* PROBLEMS AND TASKS
• 1. Copy out the passage on Shostakovich word for word.
• 2. Write out the whole listing again, changing "categories" to "groups" wherever it occurs and altering nothing else. Omit the pictures.

In any case, now that the ideological imperatives that dominated Shostakovich's world have slackened (at least for the time being); now that composers are judged less according to the historical relevance of the styles they choose than to the ingenuity with which they deploy them, it ought to be a little easier to appraise his output in essentially musical terms.

The only trouble is that the procedures and characteristics that make for his greatest successes tend to be identical with those that account for his failures. One might take the vast span of the Moderato that opens the 10th Symphony as the outstanding example of Shostakovich's ability to sustain an argument in the starkest terms and at the slowest rate of unfolding without loss of tension and continuity. One might take the ensuing Scherzo as among his most astonishing outbursts of nervous energy. The Moderato lasts some 25 minutes, the Scherzo a mere four. Yet together they achieve a perfect formal balance, thanks partly to their violently contrasted textures and time-worlds, partly to the consistency of Shostakovich's thematic thought, obsessed as ever with a few scalic patterns, modal inflections and basic rhythms.

* SUPPLIED MATERIAL

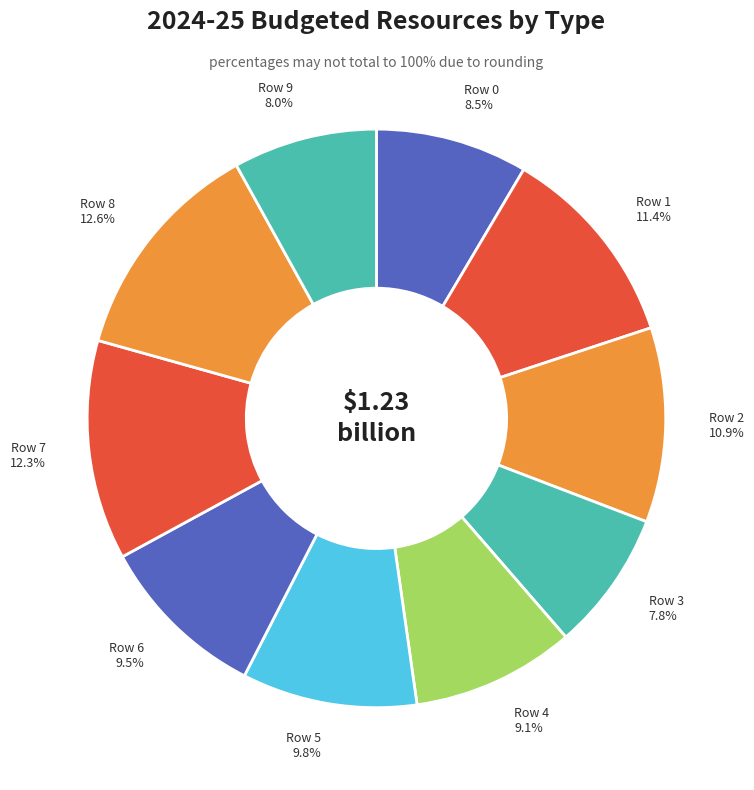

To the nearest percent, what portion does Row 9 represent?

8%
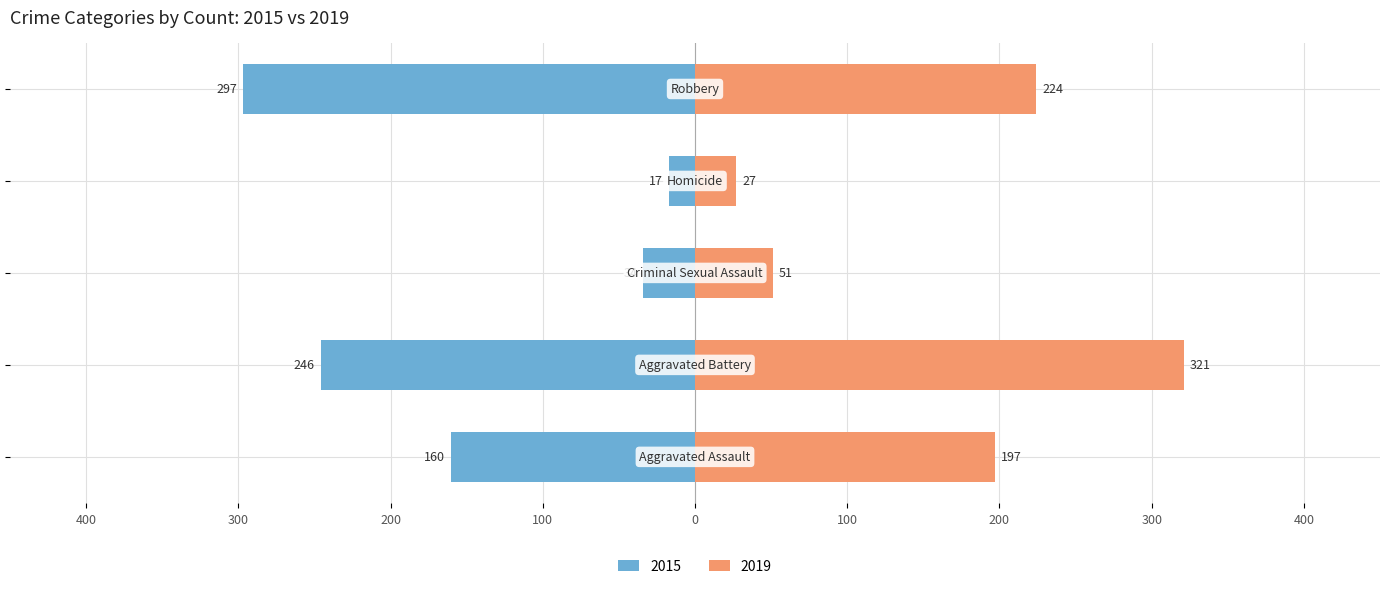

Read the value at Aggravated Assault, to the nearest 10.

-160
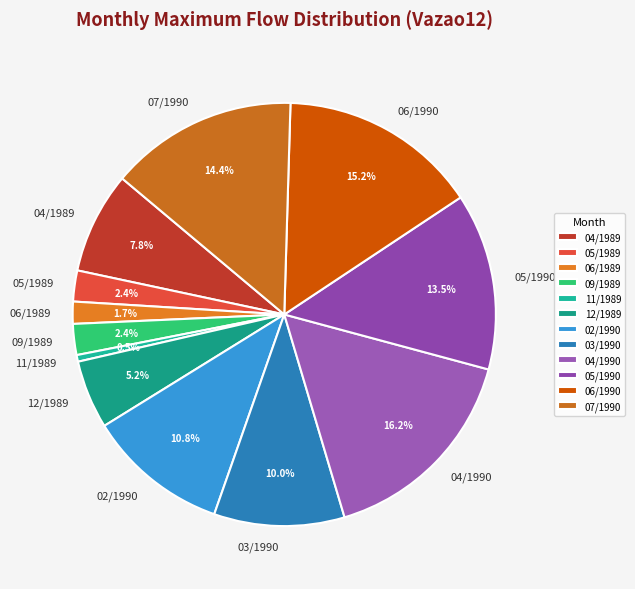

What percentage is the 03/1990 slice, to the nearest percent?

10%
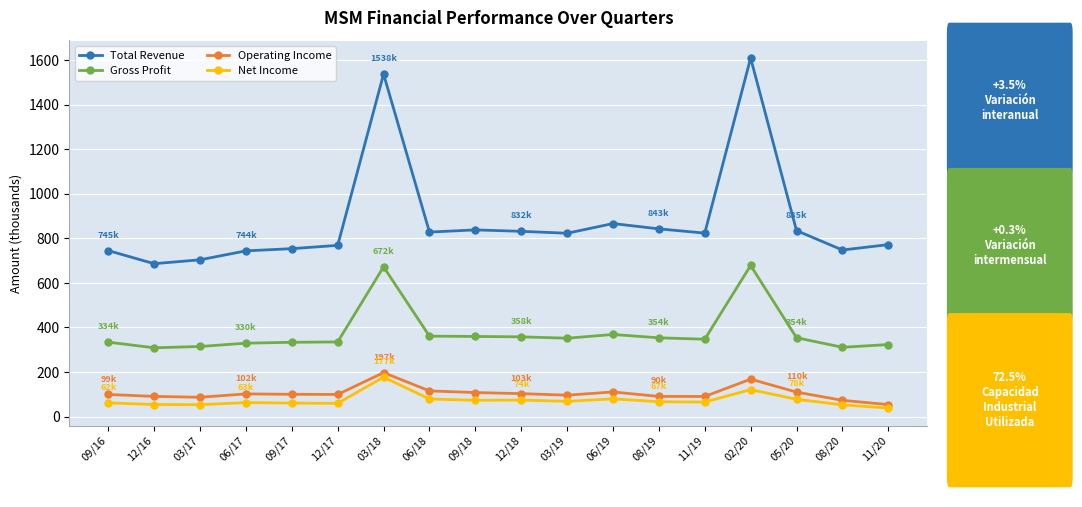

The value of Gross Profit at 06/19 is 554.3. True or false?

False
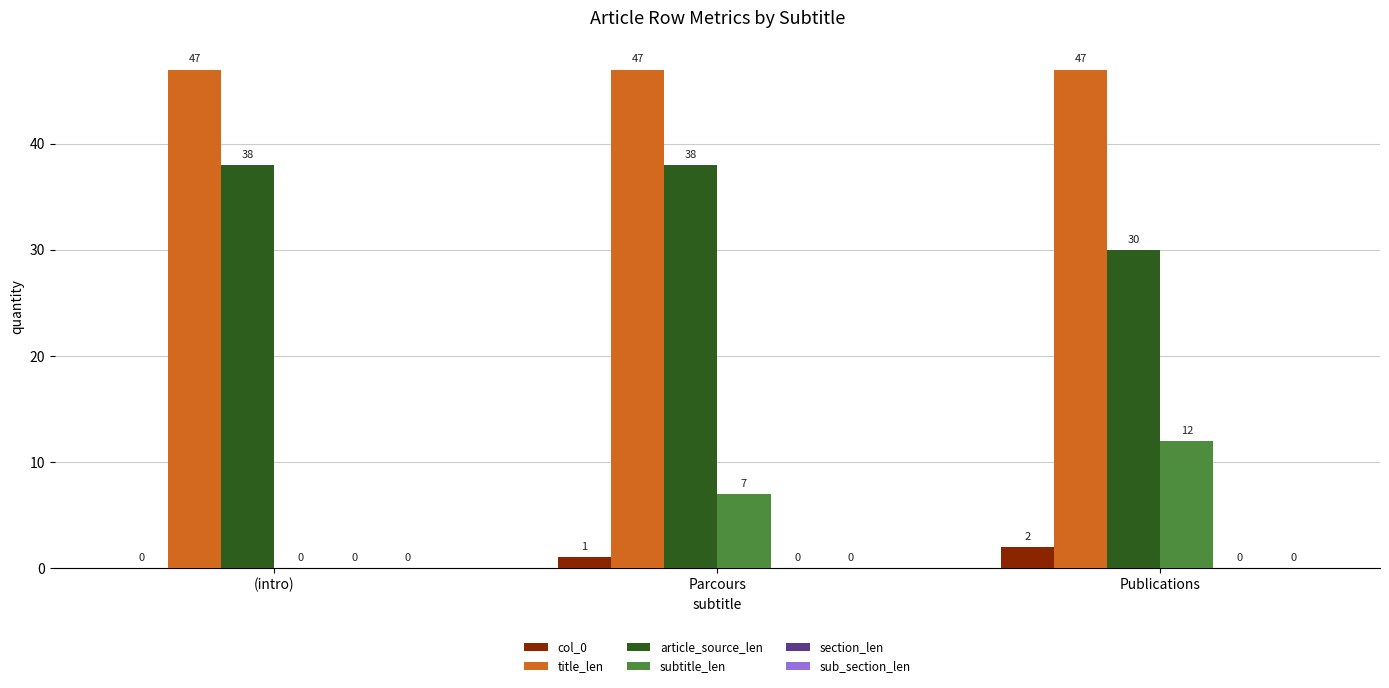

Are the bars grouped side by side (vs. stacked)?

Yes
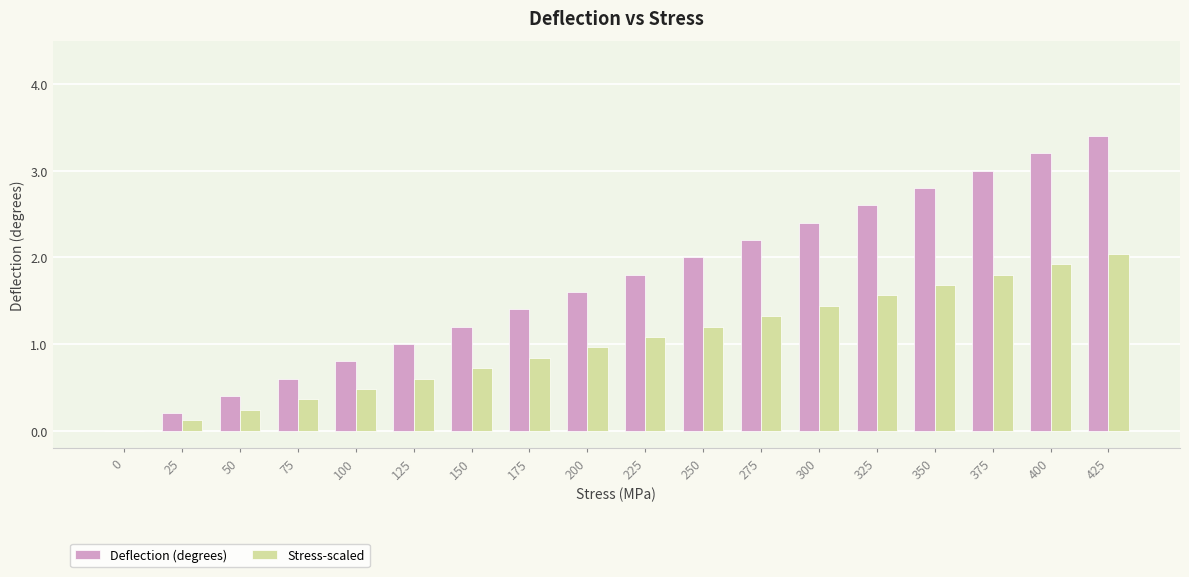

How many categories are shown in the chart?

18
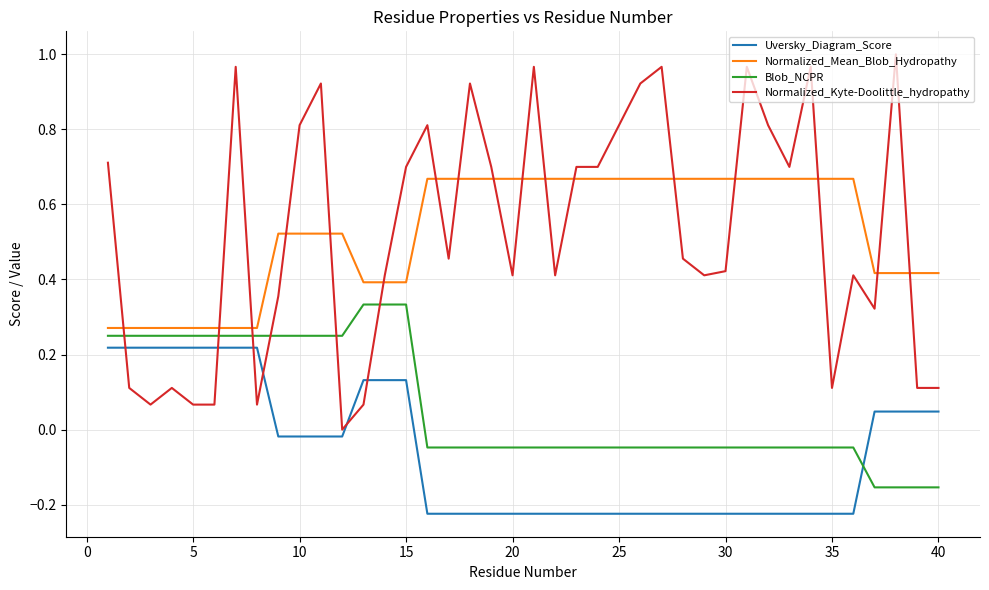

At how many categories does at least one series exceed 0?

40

* RESPONSES BY TASK
• 1.
In any case, now that the ideological imperatives that dominated Shostakovich's world have slackened (at least for the time being); now that composers are judged less according to the historical relevance of the styles they choose than to the ingenuity with which they deploy them, it ought to be a little easier to appraise his output in essentially musical terms.

The only trouble is that the procedures and characteristics that make for his greatest successes tend to be identical with those that account for his failures. One might take the vast span of the Moderato that opens the 10th Symphony as the outstanding example of Shostakovich's ability to sustain an argument in the starkest terms and at the slowest rate of unfolding without loss of tension and continuity. One might take the ensuing Scherzo as among his most astonishing outbursts of nervous energy. The Moderato lasts some 25 minutes, the Scherzo a mere four. Yet together they achieve a perfect formal balance, thanks partly to their violently contrasted textures and time-worlds, partly to the consistency of Shostakovich's thematic thought, obsessed as ever with a few scalic patterns, modal inflections and basic rhythms.

• 2.
To the nearest percent, what portion does Row 9 represent?

8%

Read the value at Aggravated Assault, to the nearest 10.

-160

What percentage is the 03/1990 slice, to the nearest percent?

10%

The value of Gross Profit at 06/19 is 554.3. True or false?

False

Are the bars grouped side by side (vs. stacked)?

Yes

How many groups are shown in the chart?

18

At how many groups does at least one series exceed 0?

40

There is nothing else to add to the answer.